La Stampa, 23 dicembre 2021
Per la transizione verde serve il carbone
Dopo un balzo all’insù nell’ordine del 50 per cento del prezzo del gas nell’ultimo anno, si stanno riaprendo le vecchie centrali a carbone (in Italia quelle di La Spezia e di Monfalcone, come ha scritto La Stampa ieri). Anche il prezzo internazionale del petrolio sta vivendo una fase generale di aumenti, soprattutto in un’Europa condizionata da rapporti politici tesi con la Russia, un fornitore difficilmente sostituibile. Con tanti saluti al Green Deal, agli impegni, tanto solenni quanto vaghi nelle parti tecniche, adottati al recentissimo COP26 di Glasgow, al generale buonismo del “verde è bello e anche facile”. In realtà il verde è sicuramente bello, altrettanto sicuramente indispensabile ma se ne sono tranquillamente sottovalutate le difficoltà. Gli europei – ma anche in larga misura gli asiatici – stanno prendendo queste decisioni cattive per tre motivi distinti: perché in questo mondo del riscaldamento globale abbiamo un inverno relativamente freddo, perché alcuni paesi produttori di gas hanno minacciato di ridurre le forniture di questo combustibile relativamente poco inquinante, e soprattutto perché non si può aumentare il pil e dare il via a una solida ripresa economica senza aumentare il consumo di energia.
Tutto questo porta a una conclusione paradossale: è quasi certamente impossibile pulire il mondo senza passare attraverso una fase iniziale di aumento dell’utilizzo di energia sporca. Forse al COP26 non se ne sono accorti perché troppo abituati a fare i conti in termini economici – ossia in termini di pil – e non in termini energetici. Adottiamo questo secondo metodo e immaginiamo, con un briciolo di semplificazione, che il fabbisogno energetico mondiale sia pari a 100 e che attualmente vi si provveda per intero mediante energia sporca, ossia carbone, petrolio, legname e quant’altro.
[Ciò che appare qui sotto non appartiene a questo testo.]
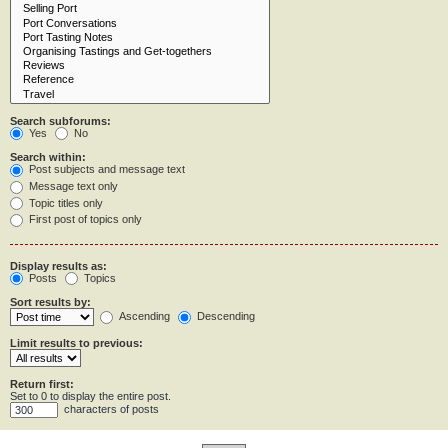
Search subforums:
Yes
No
Search within:
Post subjects and message text
Message text only
Topic titles only
First post of topics only
Display results as:
Posts
Topics
Sort results by:
Ascending
Descending
Limit results to previous:
Return first:
Set to 0 to display the entire post.
characters of posts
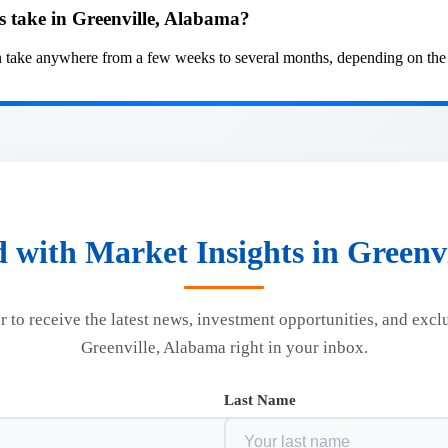
 take in Greenville, Alabama?
take anywhere from a few weeks to several months, depending on the co
 with Market Insights in Greenv
r to receive the latest news, investment opportunities, and excl
Greenville, Alabama right in your inbox.
Last Name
La conversione delle centrali elettriche da sporche a pulite è un lavoro complicato che richiede investimenti costosi e gli investimenti richiedono energia. La stessa cosa vale anche per il fabbisogno complessivo di energia che deve crescere se vogliamo davvero togliere dalla povertà quel 30-40 per cento di esseri umani che ancora vivono nell’indigenza (e il cui numero sta aumentando per colpa della pandemia). Questo nuovo fabbisogno di energia non potrà inizialmente essere soddisfatto senza un aumento dell’uso delle energie tradizionali: il passaggio a un mondo a energia verde richiede una fase iniziale in cui sarà necessario usare una maggiore quantità di energia sporca così come gli investimenti di ogni tipo hanno bisogno di una fase iniziale nella quale si sostengono i costi dei nuovi impianti. Senza questa fase i maggiori ricavi e i maggiori profitti restano sulla carta. Di qui non si scappa, a meno di tagliare le consegne di energia alle imprese e alle famiglie, imponendo una sorta di astinenza energetica, a cominciare dalla riduzione del livello di riscaldamento delle abitazioni proprio in un inverno un po’ più freddo del solito. Questa fase iniziale di uso accentuato delle energie tradizionali è indispensabile ma non sufficiente: bisogna, infatti, che l’energia sporca venga utilizzata bene, ossia – per quanto possibile – per dare subito il via a alternative pulite, come l’eolico e le maree, sempre che non abbiano altre controindicazioni. In caso contrario, non potremmo non dare ragione a Greta Thunberg e concludere che i nostri sono solo dei bla bla bla.